# Canon 5D Mark IV Shutter Actuation Lifespan



## jcr (Sep 11, 2016)

Does anyone know what the Shutter life is on the Mark IV? I'm assuming it's surpassed the 150K by now


----------



## pwp (Sep 11, 2016)

I'd expect the shutter will be unchanged from the 5D MkIII. I'm on my third shutter in my 5D MkIII. They tend to last around 130k. CPS verifies this is fairly typical. You might get lucky and get one that will do a million clicks and still run fine.

-pw


----------



## jcr (Sep 11, 2016)

pwp said:


> I'd expect the shutter will be unchanged from the 5D MkIII. I'm on my third shutter in my 5D MkIII. They tend to last around 130k. CPS verifies this is fairly typical. You might get lucky and get one that will do a million clicks and still run fine.
> 
> -pw



What did it cost you to get the shutter replaced ?


----------



## pwp (Sep 11, 2016)

I can never remember.

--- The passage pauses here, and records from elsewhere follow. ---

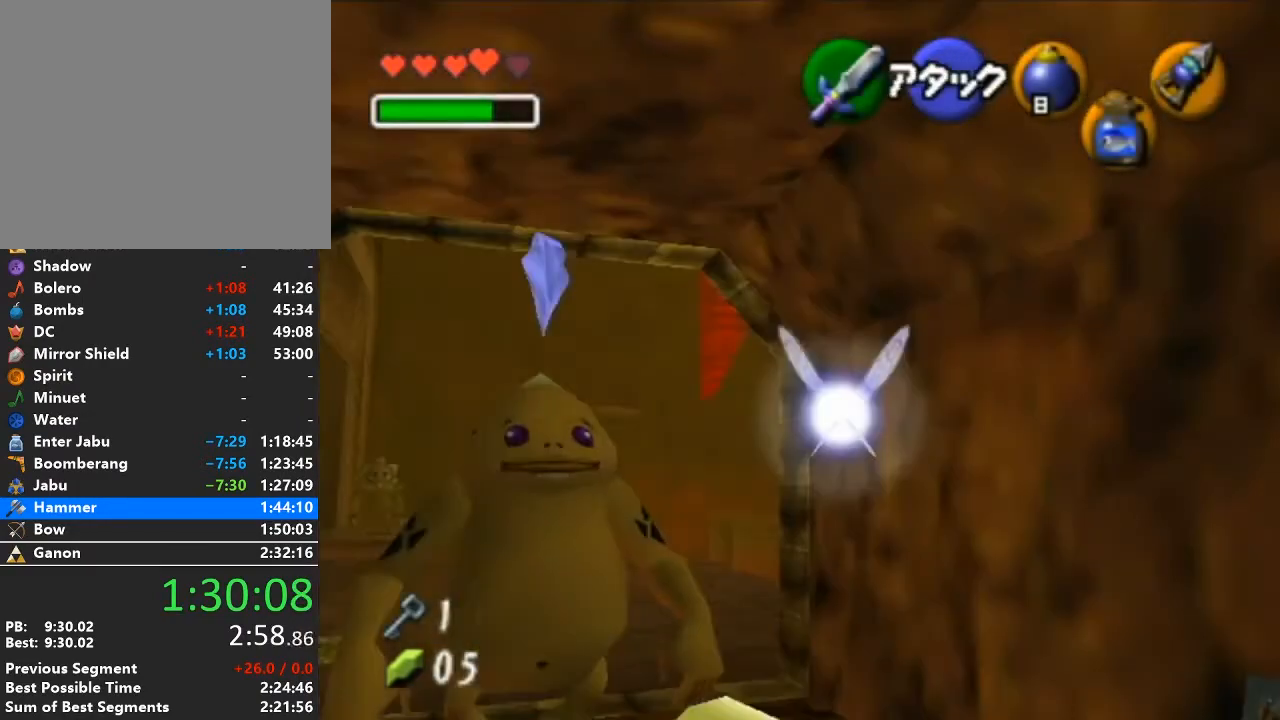
{"buttons": [], "left_stick": "up", "right_stick": "center", "events": []}
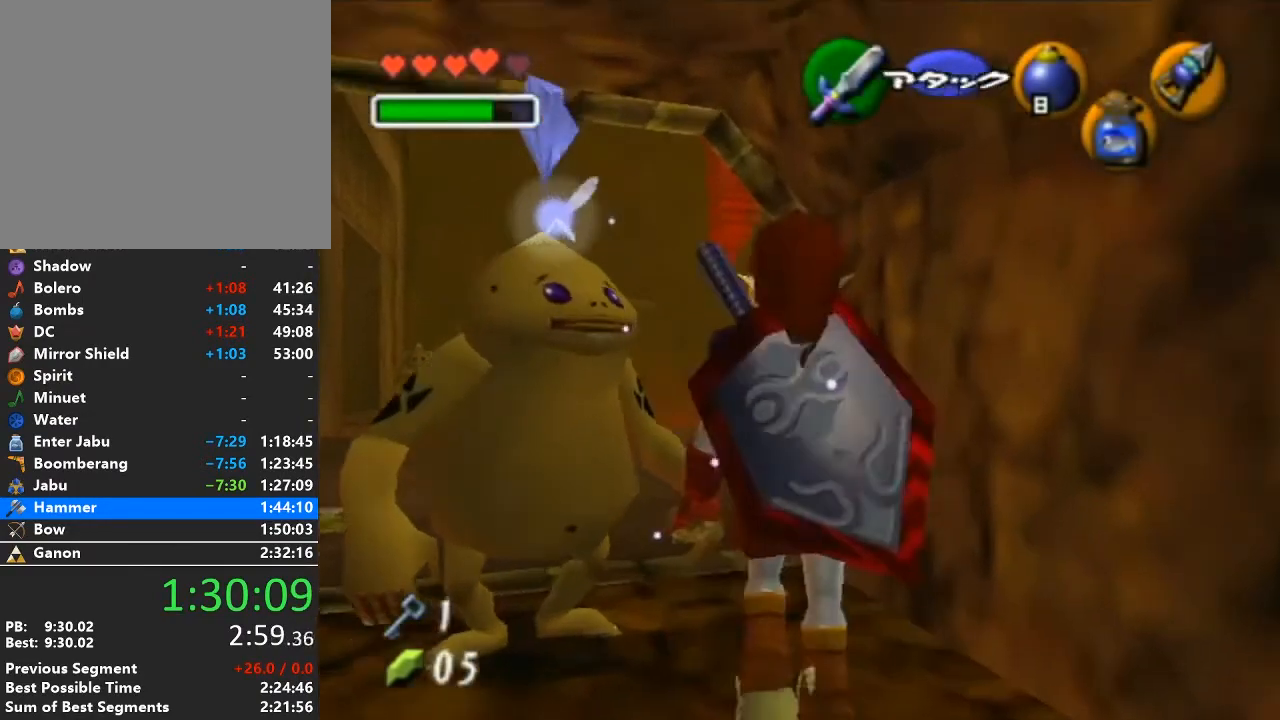
{"buttons": [], "left_stick": "up", "right_stick": "center", "events": []}
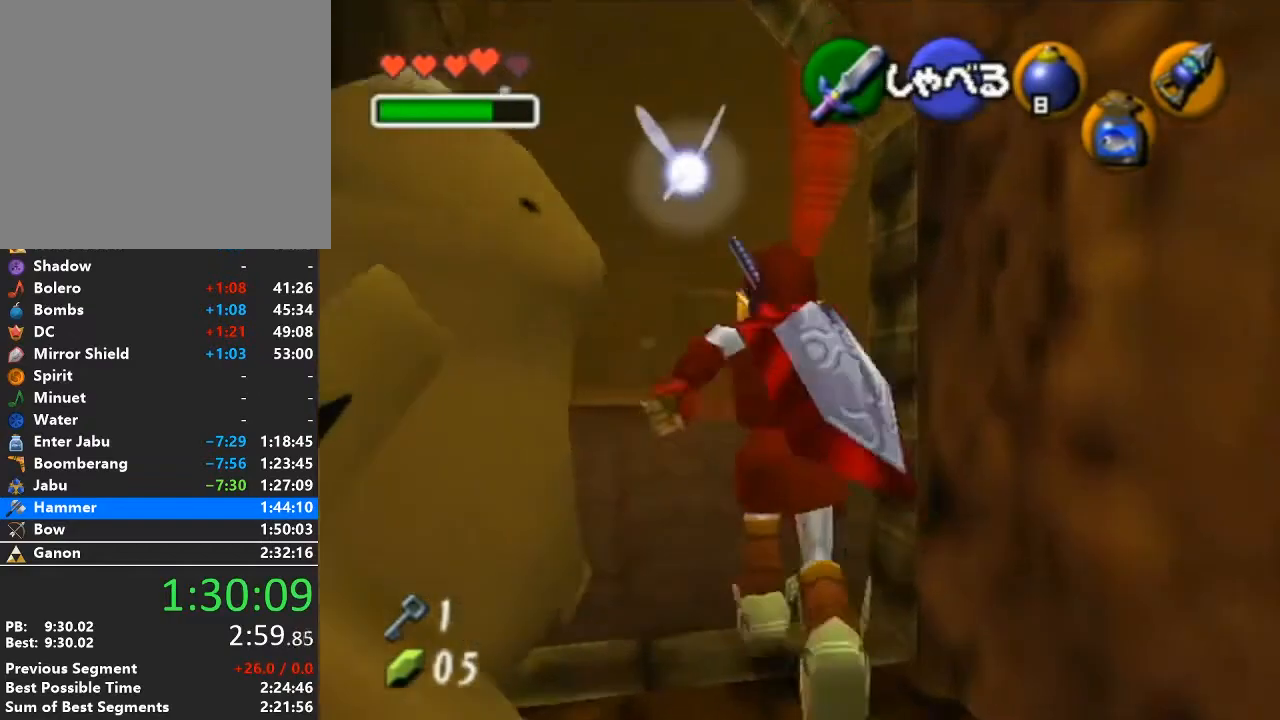
{"buttons": [], "left_stick": "up", "right_stick": "center", "events": []}
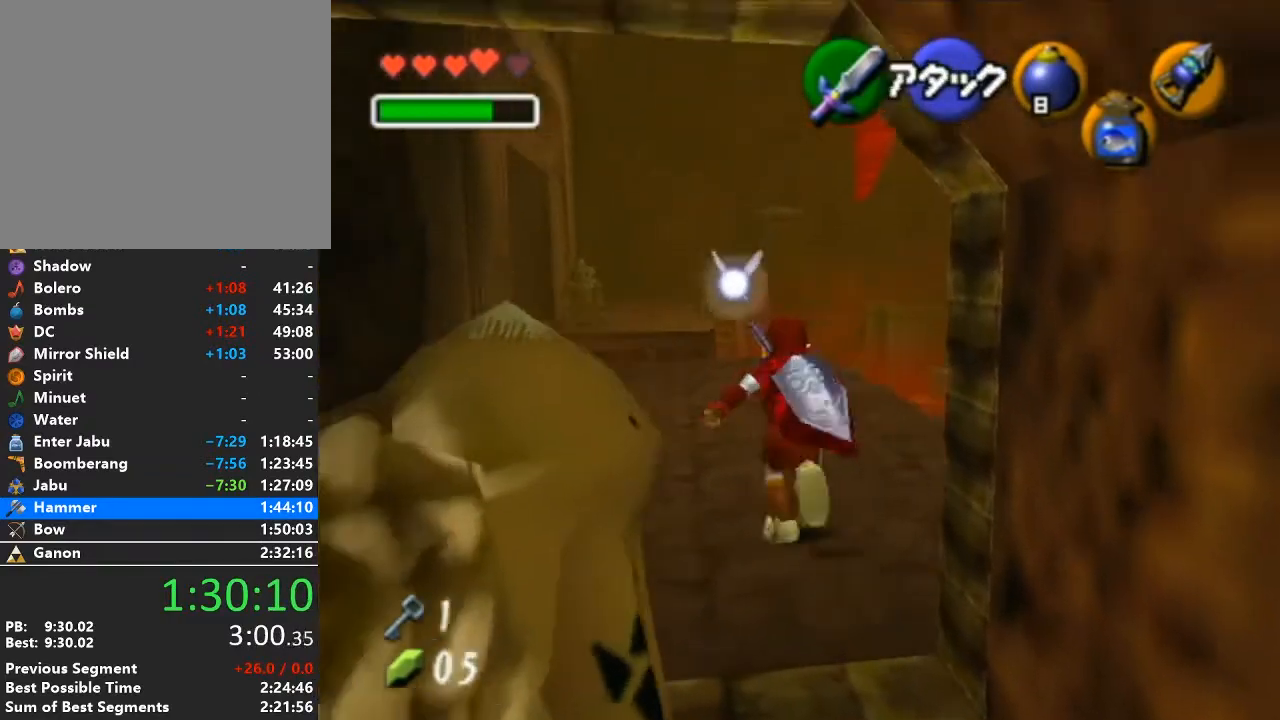
{"buttons": [], "left_stick": "up", "right_stick": "center", "events": [[150, "A", "down"], [300, "A", "up"]]}
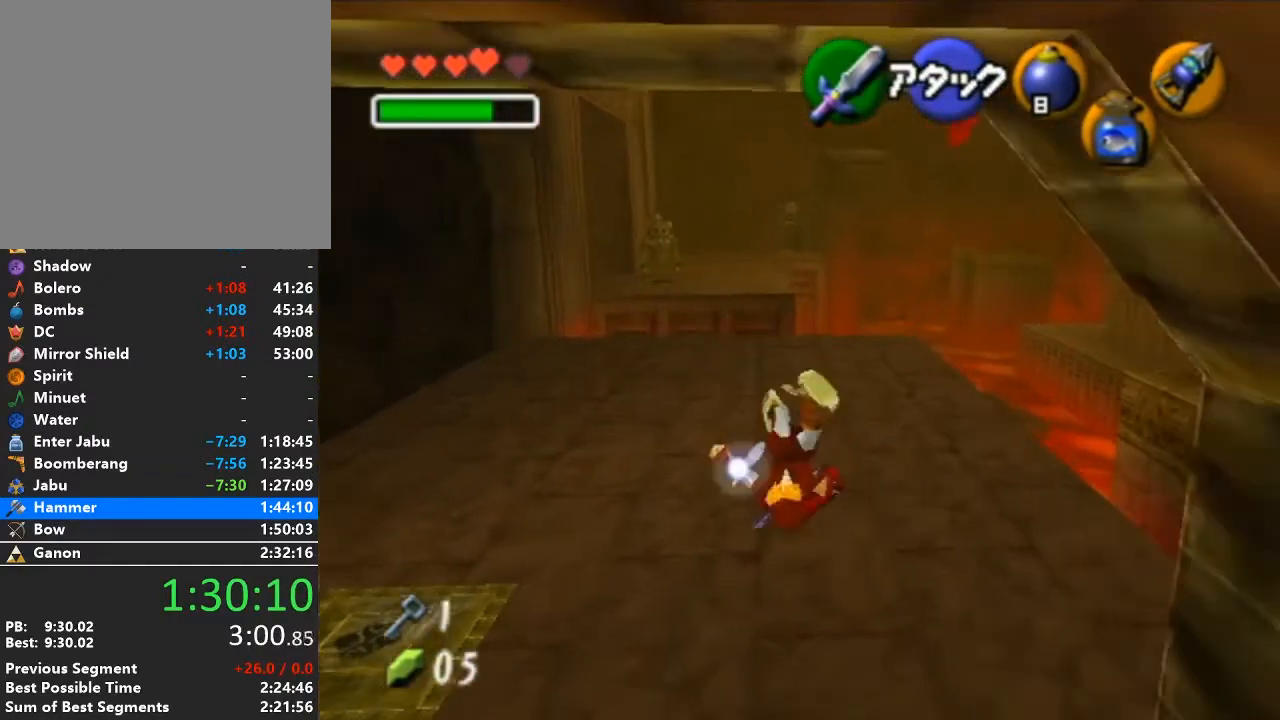
{"buttons": ["A"], "left_stick": "up", "right_stick": "center", "events": [[333, "A", "down"]]}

It's a relatively modest amount, the inconvenience is a greater cost. 
Maybe around $300. That's a potentially unreliable guess.

Short shutter life of 5 Series bodies hardens my resolve to get a 1DX MkII. 

-pw


----------



## cphoto (Sep 11, 2016)

Same as Mark III: 150,000 

But I hope the real life number will be much higher: both of my MK IIIs have more than 350,000 each right now ( touching on wood! ).

CPS did not give me any option than replacing the shutter on my 7D when I sent it for cleaning and they saw the 177K actuations; cost to replace the shutter was $380, mostly labor cost.

-Christophe


----------



## Deleted member 378221 (Sep 11, 2016)

cphoto said:


> CPS did not give me any option than replacing the shutter on my 7D when I sent it for cleaning and they saw the 177K actuations; cost to replace the shutter was $380, mostly labor cost.


This seems like a ripoff. You sent in in for cleaning and they mandatorily replaced the shutter even though it was still running fine? No way I would have agreed to that...


----------



## jcr (Sep 11, 2016)

Well it's good to know that some people had over 200k click on the Mark III. I'm sure the mark IV will last me a long time. 


When I sold my Mark III it only had 41,000 clicks on it and I had it three weeks before street date. I plan on keeping my Mark IV longer this time.


----------



## xps (Sep 11, 2016)

Mine 5DIII shutter was replaced for about 500€ back in 2014 inclusive readjustment and sensor cleaning here in Germany.cThe reason was an scratching noise when the mirror moved back, caused by dust.


----------



## cphoto (Sep 11, 2016)

Loibisch said:


> cphoto said:
> 
> 
> > CPS did not give me any option than replacing the shutter on my 7D when I sent it for cleaning and they saw the 177K actuations; cost to replace the shutter was $380, mostly labor cost.
> ...



This is what I got from CPS at the time: at 257K actuations I knew it was a question of days before the shutter would fail, so I agreed to the replacement.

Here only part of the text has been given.